Oui, je sais, il est assez mauvais ce jeu de mot. On se lance, on se motive et hop : on écrit la dépêche du jour. De la semaine. Du mois ? Oui, bon…

Varg Veum, le célèbre détective norvégien né du clavier de Gunnar Staalesen, nous montrera sa trombine dans son nouveau film dédié le 25 octobre sur les écrans de Bergen « où il est né et a grandi » et là la (schtroumf la la) fiction reprend le dessus. Il clôturera la fin du 12ième Festival International du Film de Bergen (BIFF). De l’imagination d’une appellation en vogue un peu partout selon les villes où l’on se trouve, soit dit en passant.

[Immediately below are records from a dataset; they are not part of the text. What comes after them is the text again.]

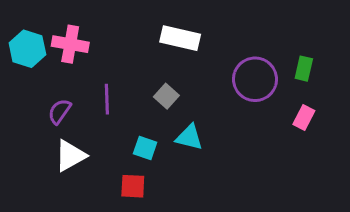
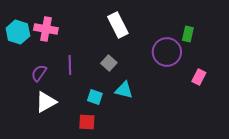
white rectangle: (180, 38) -> (118, 25), turned 50
green rectangle: (304, 69) -> (188, 34), moved

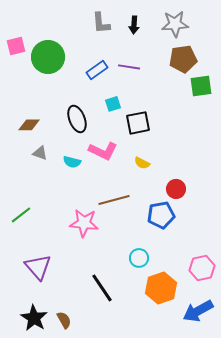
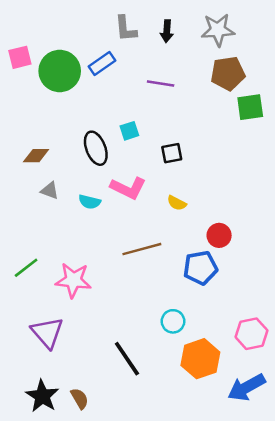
blue rectangle: (97, 70) -> (102, 64), moved
cyan square: (113, 104) -> (129, 131), moved
black square: (138, 123) -> (172, 153), size x0.7
pink star: (84, 223) -> (73, 280), moved

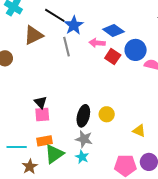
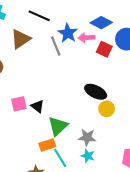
blue star: (74, 25) -> (68, 33), moved
pink square: (42, 115) -> (19, 104), moved
black ellipse: (83, 116) -> (96, 92), moved, turned -70
cyan line: (17, 147) -> (60, 158), moved, turned 66
green triangle: (54, 154) -> (58, 126), moved

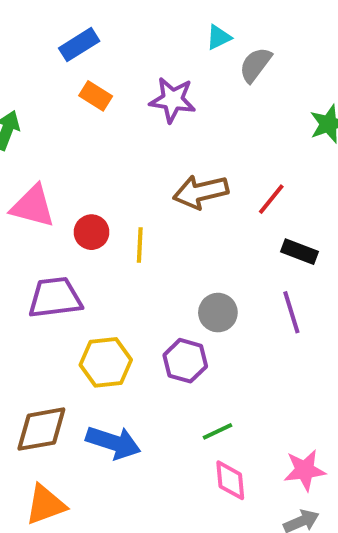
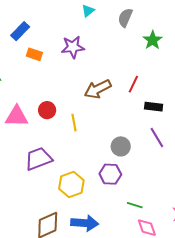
gray semicircle: (255, 65) -> (125, 18), moved
red circle: (91, 232) -> (47, 110), moved
green line: (218, 431) -> (135, 205), turned 56

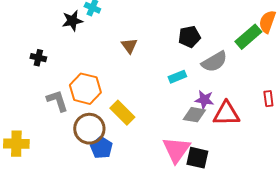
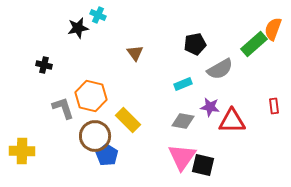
gray diamond: (194, 115) -> (183, 121), moved

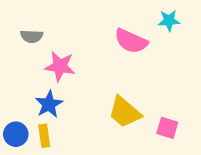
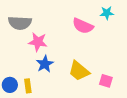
gray semicircle: (32, 36) -> (20, 23), size x1.6
blue star: (49, 104) -> (45, 64), moved

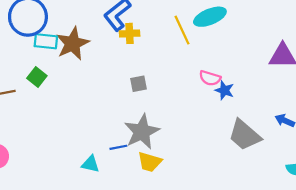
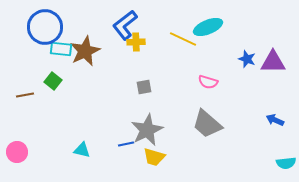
yellow line: (182, 30) -> (183, 39), turned -40
blue star: (224, 90) -> (247, 59), moved
gray trapezoid: (245, 135) -> (207, 124), moved
cyan triangle: (90, 164) -> (82, 150), moved

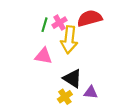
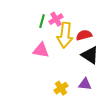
red semicircle: (90, 18) -> (84, 35), moved, size x0.7
black triangle: (72, 78) -> (90, 55), moved

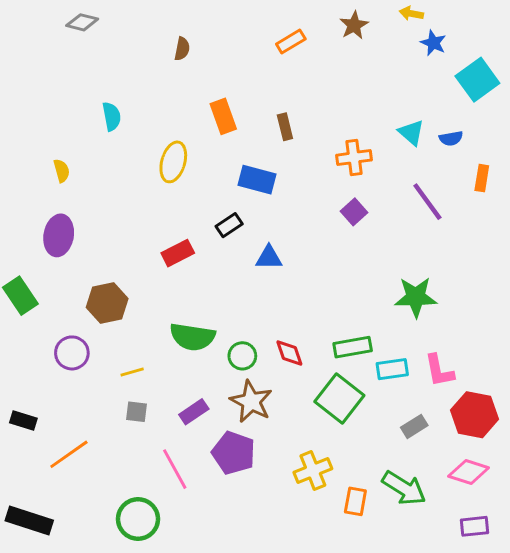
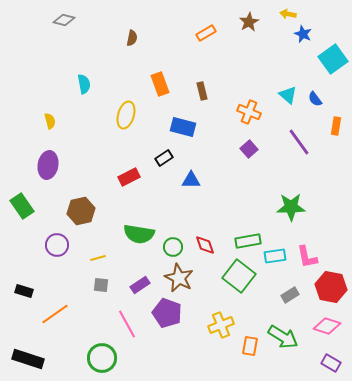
blue semicircle: (451, 138) -> (315, 99), turned 63
orange cross: (354, 158) -> (249, 112), turned 30
purple rectangle: (474, 526) -> (331, 363), turned 36

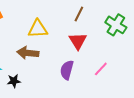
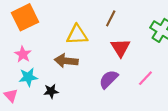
brown line: (79, 14) -> (111, 18), moved
purple semicircle: (67, 70) -> (109, 79), turned 30

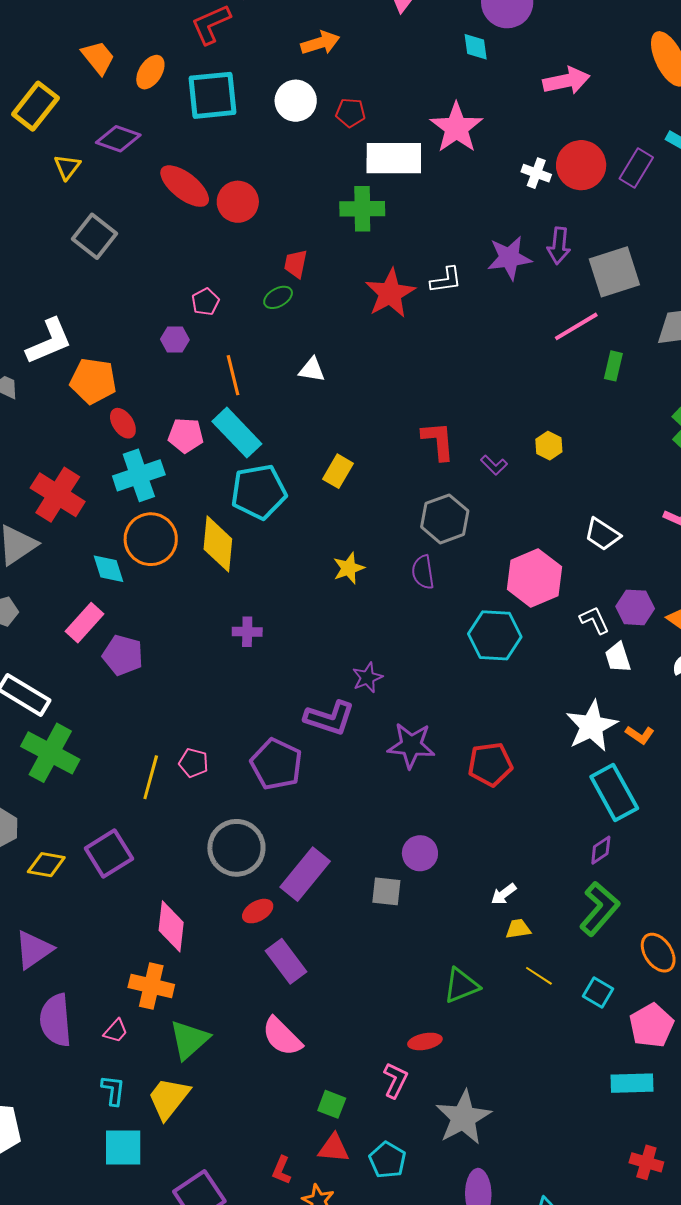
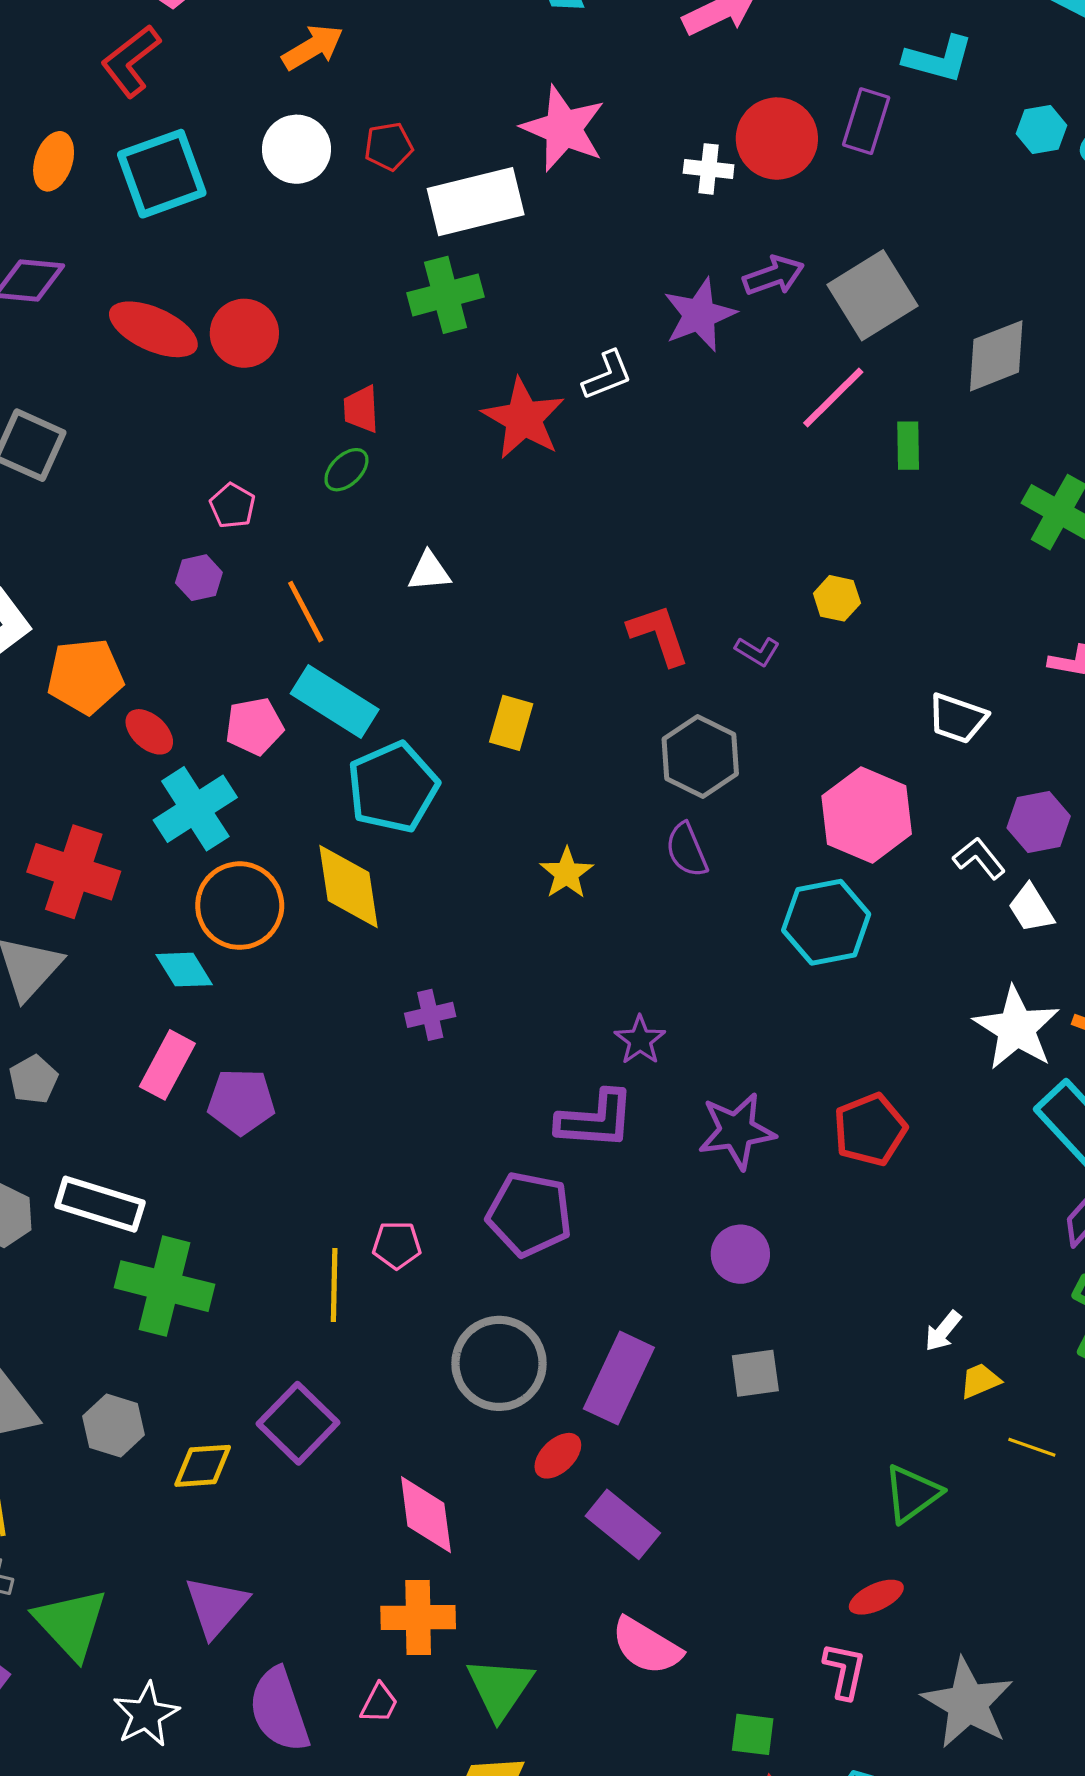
purple arrow: (559, 246) -> (774, 276), turned -102
purple circle: (420, 853) -> (740, 1254), moved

Alexander Eik, qui s’y est déjà collé, rempile à la réalisation, Trond Espen Seim également dans le rôle titre, avec à son côté Lene – Barbie Girl – Nystrøm, déjà joliment remarquée dans le Deliver Us From Evil de Bornedal.

Le titre : I mørket er alle ulver grå en norvégien, La nuit tous les loups sont gris dans la langue de Jean-Claude Van Damme. D’où le jeu de mot, finalement d’une pertinence rare, du titre de ce billet. En parlant encore et toujours de titre, ce film en propose un autre, un peu étonnant : « Saison 2, épisode 4 ». Des films ciné et TV l’ont déjà précédé et la franchise joue à fond les ballons. J’en cause maintenant de cette saga pour plusieurs raisons : d’abord, je n’avais jamais encore abordé ce phénomène local (hop, c’est fait), ensuite il faut avouer que la vidéo ci-dessous laisse augurer un divertissement tout à fait correct – entendre par là : efficace même si un peu trop dans l’air du temps dans la forme – et enfin les avis que je trouve sur la toile quant au bouquin sont assez jouasses. DONC c’est peut-être par cette face là qu’il faut s’attaquer à cette montagne culturelle qu’est Varg Veum quand on ne connaît pas l’univers…

Résumé (du livre) : Abandonné par la femme qu’il aime, Veum se met à fréquenter les bars.
Il y fait des rencontres, bien sûr. Pas forcément galantes. Un policier à la retraite se confie à lui, et s’épanche sur d’anciennes affaires. L’une d’entre elles l’a particulièrement marqué, car il est persuadé que le véritable coupable court toujours : l’incendie d’une usine de peinture au début des années 50, qui avait fait de nombreuses victimes. Veum s’ennuie, alors il y repense un peu, à cette affaire soi-disant non élucidée.
Mais quand le policier retraité se fait renverser par une voiture, y survit mais meurt mystérieusement le jour de sa sortie de l’hôpital, le privé cesse d’y penser : il s’attelle à la tâche. Alors, après les bars, c’est le milieu des SDF qu’il se met à fréquenter.